【ハイキュー】駒鳥が啼く頃、鐘は鳴る【木兎&赤葦】
第4章 白薔薇
「どうして・・・目隠しをするの・・・?」
視覚を奪われ、嗅覚も強い薔薇の香りで麻痺している。
呼吸のたびに全身の神経が過敏になっていくような錯覚に陥り、京香は背後にいるはずの京治を求めて手を伸ばした。
「目隠しを外して、京治」
「・・・それはできません」
赤葦は苦しそうに眉根を寄せ、震える京香の頬を撫でた。
冷たい手の感触。
ガタンという戸棚の開閉のような音。
男の息遣い。
強い薔薇の芳香のせいで嗅覚と視覚以外の五感が研ぎ澄まされているのに、状況が分からない恐怖が京香を襲う。
「京治・・・京治、怖い・・・!」
「すみません、でもこれは姉さんのためです」
───目隠しを外すことはできない。
交わってはいけない肉体同士の結合を直視したら、貴方はさらに自分を責めてしまうだろう。
「貴方の心が少しでも傷つかないようにするためです」
姉さん・・・誰よりも大切な人。
貴方の心を守るためなら、俺はこのまま地獄に堕ちてもいい。
「責めるのは俺だけにしてください。

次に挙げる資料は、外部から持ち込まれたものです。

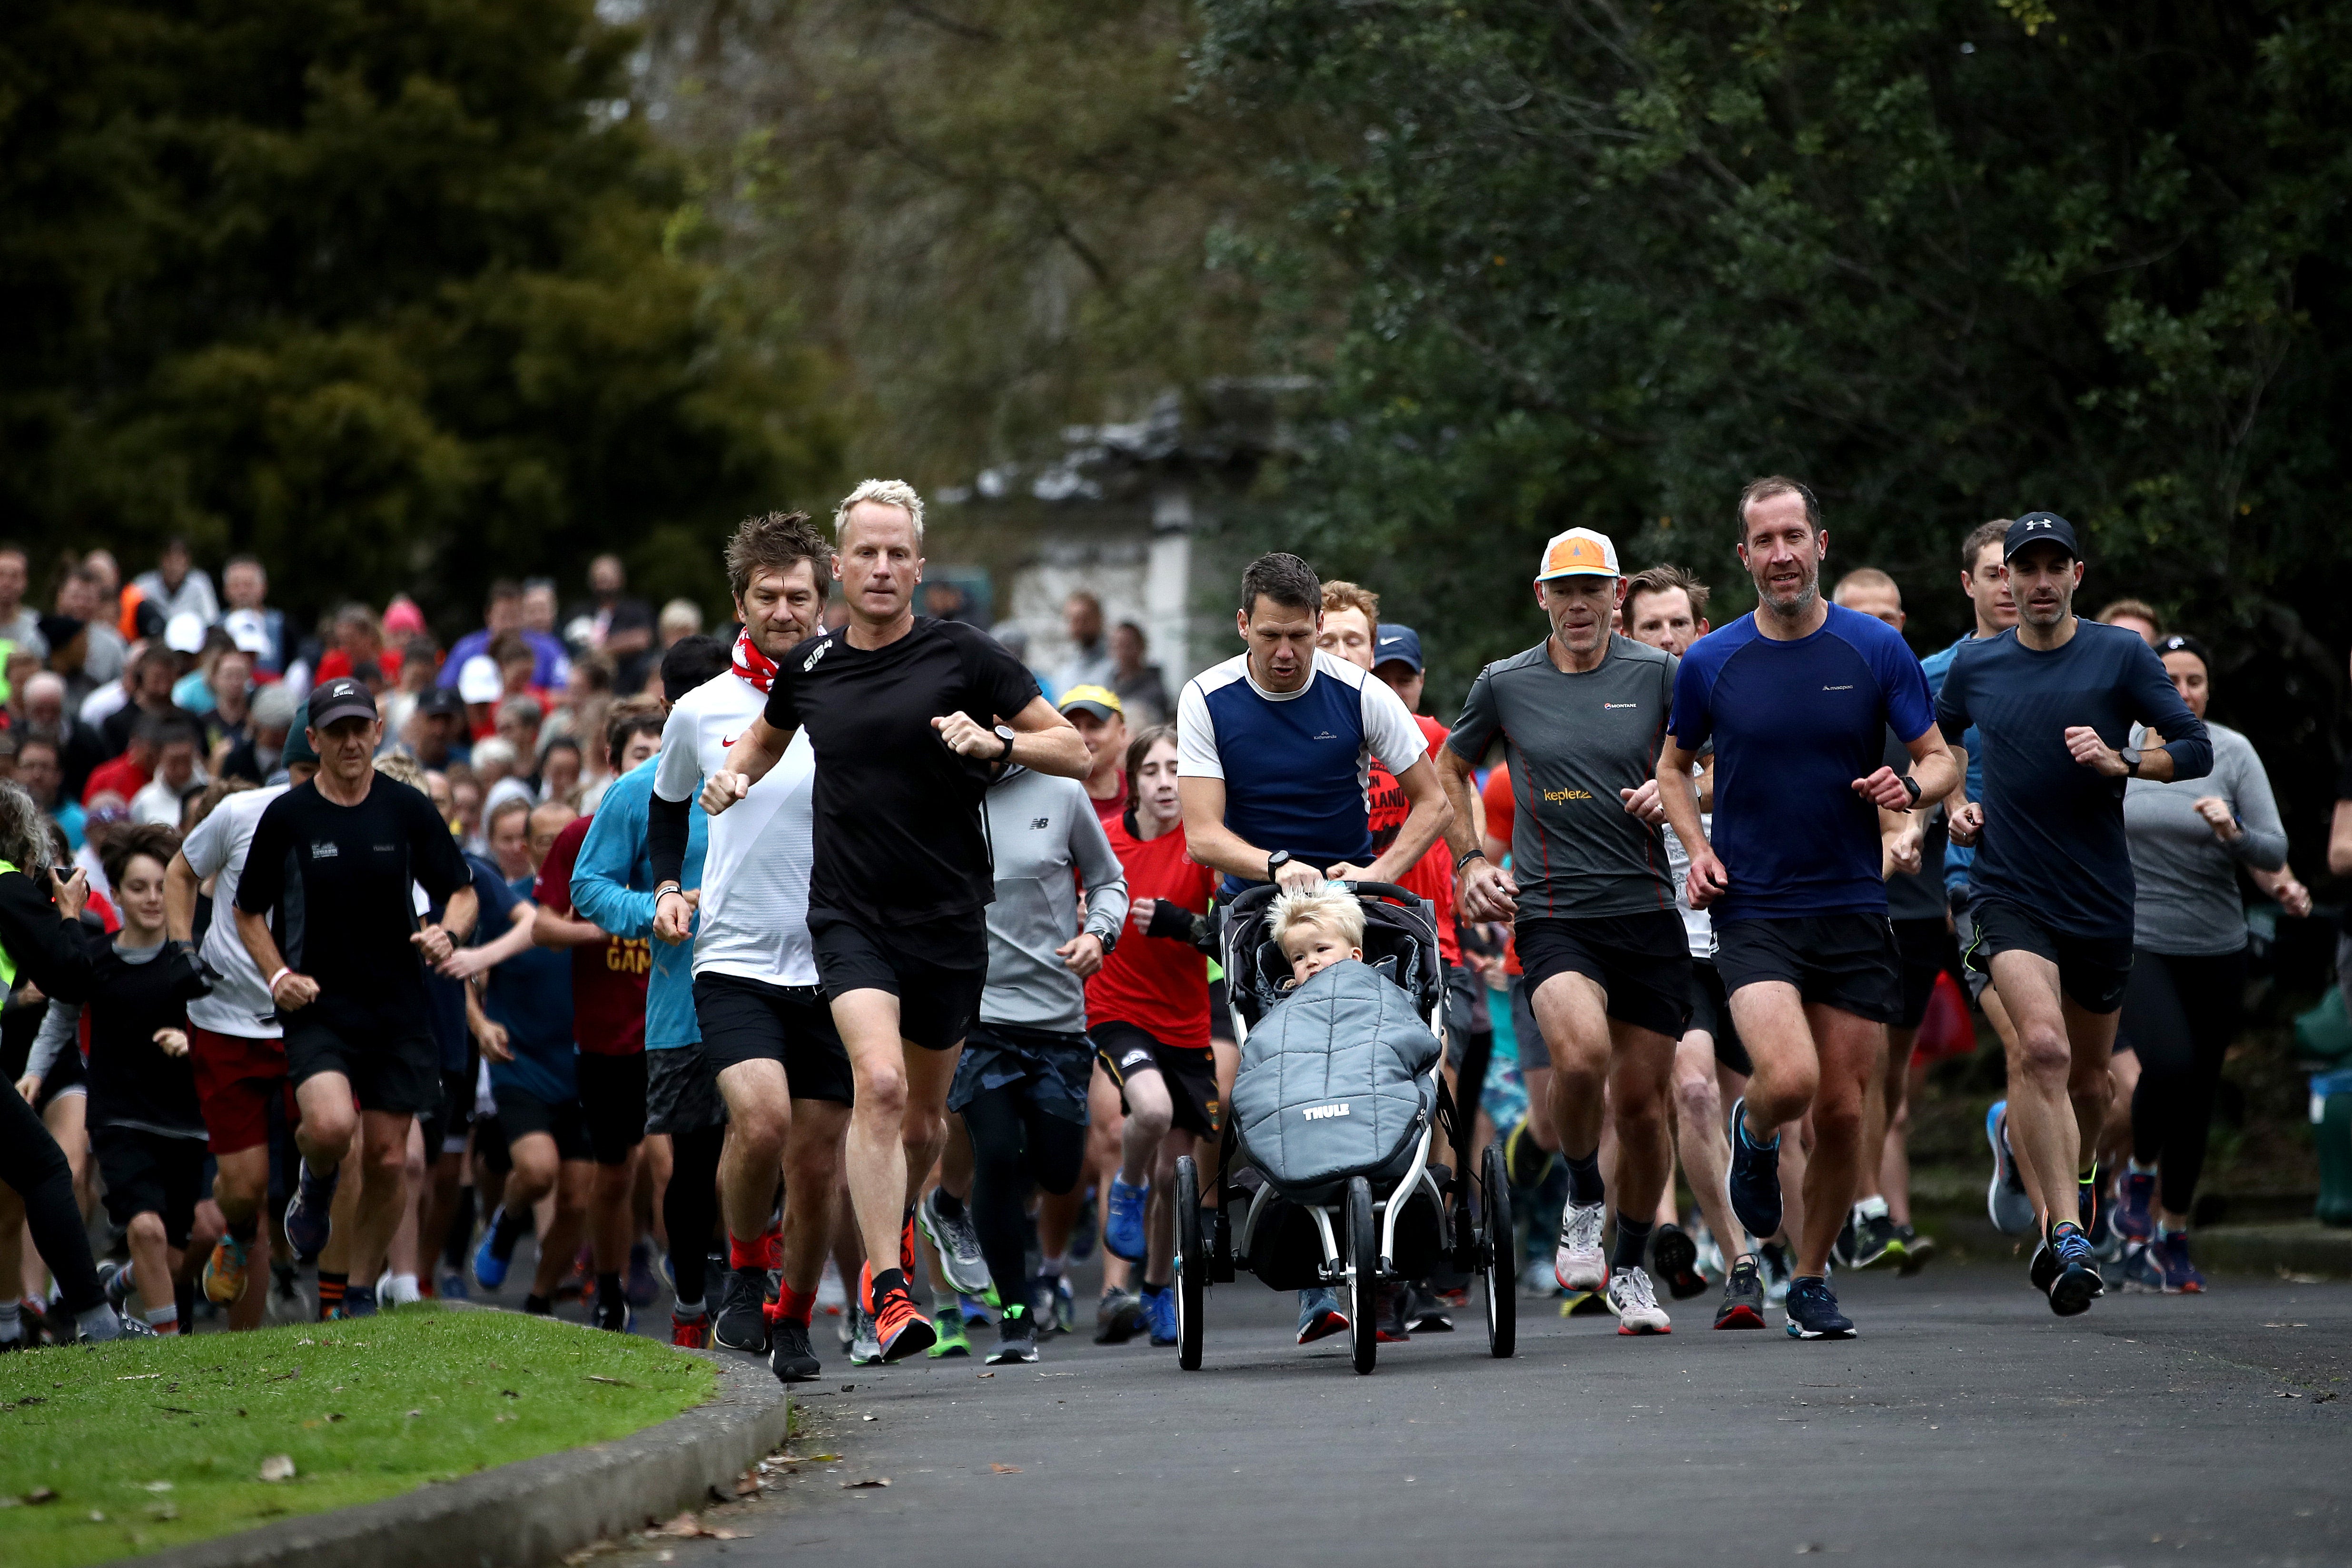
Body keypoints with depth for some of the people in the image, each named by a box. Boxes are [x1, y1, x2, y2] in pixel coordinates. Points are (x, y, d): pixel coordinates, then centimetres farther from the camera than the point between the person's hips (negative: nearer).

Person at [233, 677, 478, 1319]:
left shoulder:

その代わり・・・どうか、この行為は受け入れて欲しい」
それが今宵、京香が聞いた最後の言葉となった。
強い白薔薇の香り。
首筋を這う舌のヌルリとした感触。
解かれる帯。
乳房に吸い付いてくる唇。
何も見えない。
ただ感じるのは薔薇の香りと、身体を這う熱のこもった指先。
「あっ・・・」
月明りに照らされた白い裸体がのけぞった。
恐怖と快感に震え、何かに助けを求めようとする声は、言葉になる前に喘ぎ声となって暗闇にかき消されていく。
たとえ許されない想いだとしても・・・
この性行為の先にあるのは喪失感だけだとしても・・・
今の“私達”にできるのは、一筋の光にすがることだけ。
“日美子様に代わる光・・・私は貴方達のためにも、それになれるよう頑張るから”
荒い吐息も、ポトリと頬に落ちてくる汗の雫も、全てかき消してしまう白薔薇の香り。
開いた蕾に割って入る欲望はただ、京香の胎内で切なげに震えていた。